The sudden switch to telehealth patient consultations due to COVID-19 provided a challenge for a profession with human contact at its core. The lessons learned demonstrate the opportunities for podiatrists.
Measures designed at containing the spread of the Coronavirus (COVID-19) pandemic prompted an almost overnight change from seeing patients in-person to using phone and video conferencing platforms. Beyond emergency interventions and care for patients with serious problems that would escalate without our care, face-to-face contact was restricted, leaving thousands of allied health professionals, including podiatrists, wondering how they would provide patient care.
Rather than seeing the use of telehealth as a necessary means of keeping their practices afloat, some, like John Osborne from Bounce Health Group and Mulgrave Podiatry in Melbourne, saw it as an opportunity to refine their systems and think about how they could offer a more valuable service to patients.
“I was fortunate to be in the position where I like using new technology, and I’ve been working with elite athletes who travelled frequently,” Osborne says, reflecting on the steep learning curve telehealth presented.
“These were known patients [elite athletes] and who’d been set up to go away, and I’d check in with them regularly. With COVID, I had new patients, and I didn’t have their background, and some had never seen a podiatrist before. I had to very quickly find ways to integrate various bits of technology to provide the same level of service and treatment that would normally happen face-to-face.”
Systems and structure
It wasn’t simply a case of sending Zoom meeting links, Osborne says. Making it all work – and he readily calls it a ‘work in progress’ – needs to be well thought through.

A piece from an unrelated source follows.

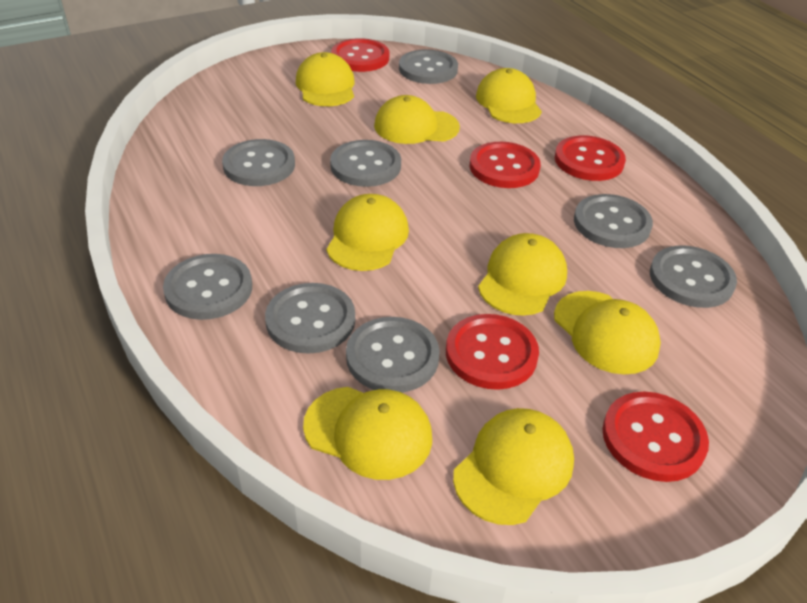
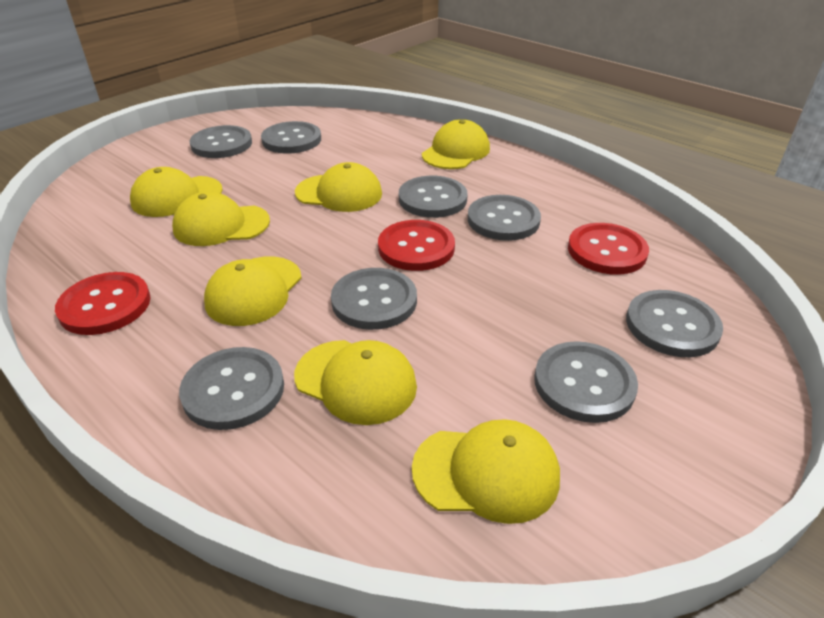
red button: [331,38,389,72] [446,314,539,390] [469,142,541,188] [555,135,626,181] [603,392,709,482] = 5 -> [55,272,151,335] [378,220,455,271] [568,223,649,275] = 3
yellow cap: [296,52,355,106] [303,387,432,480] [326,194,409,271] [374,95,460,144] [453,408,574,525] [476,68,542,123] [478,233,567,316] [554,291,661,374] = 8 -> [130,167,223,217] [172,192,270,246] [204,257,301,326] [294,340,417,425] [295,162,382,212] [412,419,560,524] [422,119,490,169] = 7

“When it’s thought of as just a bolt-on and rushed, it puts a lot of stress on your admin staff, the clinician and the patients.
“From a patient booking online, to integrating the practice management systems, sending booking links, being able to send booking reminders, all of that needs to be ironed out, and if possible, automated or it can simply overwhelm the practice and the patient. It just becomes too hard.”
Osborne says a streamlined practice management system is vital for the patients, who are not only dealing with telehealth for the first time, they may also be unfamiliar with videoconferencing tools. Or at the other end of the scale, are simply overwhelmed with the experience of spending so much of their lives online.
Patient education
To smooth out the patient experience and to be able to provide a level of service they expect, Osborne emphasises the need for patient education.
As part of the booking, the patient would be sent links to YouTube videos to help them prepare for the consult. The videos covered a host of practical information, such as where to position their device, what objects to have handy or cleared away, what happens during a consultation and what to expect generally; information all aimed at instilling confidence in the patient.
“The challenge is getting them on board on first place,” Osborne says. “But once they’re on board, patients have told me they found the experience incredibly beneficial and quickly booked a follow-up appointment.”
While the obvious drawback is the limitations on mechanical diagnoses and treatment, Osborne says the treatment can become more relevant when the patient is in their own home.
“I had a patient who did rehab on her Achilles at home throughout COVID. From a strength and rehabilitation perspective, being limited to using what she had in the house, as opposed to having her at my gym in the clinic, meant she was learning and doing the exercises that were more relevant to her treatment.”
“A lot of podiatrists might have been uncomfortable with the change and felt that the only way to use telehealth effectively was exercise prescription, when really it’s an opportunity for patient education.”